--- Data for this task Enclosed Below ---

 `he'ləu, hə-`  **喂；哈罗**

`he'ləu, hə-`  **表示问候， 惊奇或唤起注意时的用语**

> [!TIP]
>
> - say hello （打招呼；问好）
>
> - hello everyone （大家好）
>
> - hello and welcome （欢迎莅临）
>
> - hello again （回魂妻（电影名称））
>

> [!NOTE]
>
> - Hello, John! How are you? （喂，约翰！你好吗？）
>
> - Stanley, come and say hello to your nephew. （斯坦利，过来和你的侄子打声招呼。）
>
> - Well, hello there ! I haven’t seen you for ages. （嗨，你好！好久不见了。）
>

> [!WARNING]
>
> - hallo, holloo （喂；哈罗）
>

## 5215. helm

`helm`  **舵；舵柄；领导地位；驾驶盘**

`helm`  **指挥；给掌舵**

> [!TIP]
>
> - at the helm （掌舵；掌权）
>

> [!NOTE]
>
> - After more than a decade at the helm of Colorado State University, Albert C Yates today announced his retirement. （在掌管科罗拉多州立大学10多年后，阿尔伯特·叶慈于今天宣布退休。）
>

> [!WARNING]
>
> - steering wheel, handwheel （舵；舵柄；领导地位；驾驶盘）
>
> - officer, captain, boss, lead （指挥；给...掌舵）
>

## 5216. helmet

--- End of Enclosed Data for this task ---
--- Data for this task Enclosed Below ---

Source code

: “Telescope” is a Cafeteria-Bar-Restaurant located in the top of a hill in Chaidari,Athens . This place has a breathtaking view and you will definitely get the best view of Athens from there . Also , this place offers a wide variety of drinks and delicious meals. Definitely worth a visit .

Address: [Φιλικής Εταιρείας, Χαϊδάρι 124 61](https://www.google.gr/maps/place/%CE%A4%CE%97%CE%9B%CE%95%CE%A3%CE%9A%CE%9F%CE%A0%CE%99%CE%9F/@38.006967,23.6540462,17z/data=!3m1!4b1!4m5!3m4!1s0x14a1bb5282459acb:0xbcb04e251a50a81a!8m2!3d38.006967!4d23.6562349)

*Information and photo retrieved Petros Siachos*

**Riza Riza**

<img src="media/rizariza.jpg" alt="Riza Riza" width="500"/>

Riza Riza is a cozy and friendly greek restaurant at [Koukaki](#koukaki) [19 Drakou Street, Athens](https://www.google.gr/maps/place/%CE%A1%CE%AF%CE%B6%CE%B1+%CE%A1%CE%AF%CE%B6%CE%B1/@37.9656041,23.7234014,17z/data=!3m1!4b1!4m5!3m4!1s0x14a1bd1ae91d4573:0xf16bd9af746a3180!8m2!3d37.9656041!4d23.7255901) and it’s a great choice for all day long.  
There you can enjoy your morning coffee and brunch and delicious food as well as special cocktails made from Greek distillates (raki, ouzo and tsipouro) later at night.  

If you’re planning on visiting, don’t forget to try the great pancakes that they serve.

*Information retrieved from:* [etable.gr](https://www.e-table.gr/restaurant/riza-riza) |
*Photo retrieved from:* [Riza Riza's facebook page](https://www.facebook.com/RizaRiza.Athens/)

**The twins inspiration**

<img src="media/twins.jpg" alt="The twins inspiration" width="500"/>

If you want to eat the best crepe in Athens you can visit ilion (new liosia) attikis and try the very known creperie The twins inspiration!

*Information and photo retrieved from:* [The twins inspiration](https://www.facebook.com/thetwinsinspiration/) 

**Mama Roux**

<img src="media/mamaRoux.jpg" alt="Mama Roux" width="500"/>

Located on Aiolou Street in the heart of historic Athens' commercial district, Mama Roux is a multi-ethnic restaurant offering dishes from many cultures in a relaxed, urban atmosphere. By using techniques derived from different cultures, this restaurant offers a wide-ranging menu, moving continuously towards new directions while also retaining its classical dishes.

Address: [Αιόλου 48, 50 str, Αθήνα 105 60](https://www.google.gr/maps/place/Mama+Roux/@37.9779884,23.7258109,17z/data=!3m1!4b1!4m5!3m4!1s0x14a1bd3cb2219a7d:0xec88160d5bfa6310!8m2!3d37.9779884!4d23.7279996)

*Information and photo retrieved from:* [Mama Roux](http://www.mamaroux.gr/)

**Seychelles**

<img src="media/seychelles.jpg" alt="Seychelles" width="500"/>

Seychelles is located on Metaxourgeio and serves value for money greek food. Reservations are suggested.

--- End of Enclosed Data for this task ---
--- Data for this task Enclosed Below ---

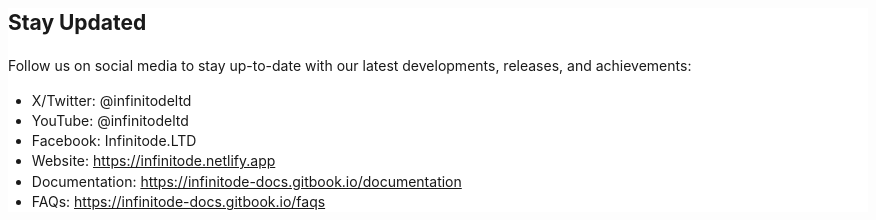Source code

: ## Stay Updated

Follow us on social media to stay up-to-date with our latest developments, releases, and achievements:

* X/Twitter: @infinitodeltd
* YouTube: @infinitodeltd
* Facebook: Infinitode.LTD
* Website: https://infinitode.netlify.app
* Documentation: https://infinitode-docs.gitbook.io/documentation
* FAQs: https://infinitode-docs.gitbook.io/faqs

--- End of Enclosed Data for this task ---

* _Activity_:
Reproduce every line above that contains the string "inspiration".

* _Task response_:
**The twins inspiration**
<img src="media/twins.jpg" alt="The twins inspiration" width="500"/>
If you want to eat the best crepe in Athens you can visit ilion (new liosia) attikis and try the very known creperie The twins inspiration!
*Information and photo retrieved from:* [The twins inspiration](https://www.facebook.com/thetwinsinspiration/) 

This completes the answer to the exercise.